═════ GIVEN ENTRIES ═════
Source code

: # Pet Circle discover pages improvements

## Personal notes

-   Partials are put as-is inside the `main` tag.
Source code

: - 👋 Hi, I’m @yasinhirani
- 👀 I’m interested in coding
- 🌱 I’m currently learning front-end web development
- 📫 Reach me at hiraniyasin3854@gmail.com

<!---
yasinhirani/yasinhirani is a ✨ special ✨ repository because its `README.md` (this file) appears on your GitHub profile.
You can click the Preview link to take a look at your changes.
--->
═════
- **GOAL OF THE EXERCISE**
Please reproduce all of the entries above exactly as they appear.

- **RESPONSE BELOW**
Source code

: # Pet Circle discover pages improvements

## Personal notes

-   Partials are put as-is inside the `main` tag.
Source code

: - 👋 Hi, I’m @yasinhirani
- 👀 I’m interested in coding
- 🌱 I’m currently learning front-end web development
- 📫 Reach me at hiraniyasin3854@gmail.com

<!---
yasinhirani/yasinhirani is a ✨ special ✨ repository because its `README.md` (this file) appears on your GitHub profile.
You can click the Preview link to take a look at your changes.
--->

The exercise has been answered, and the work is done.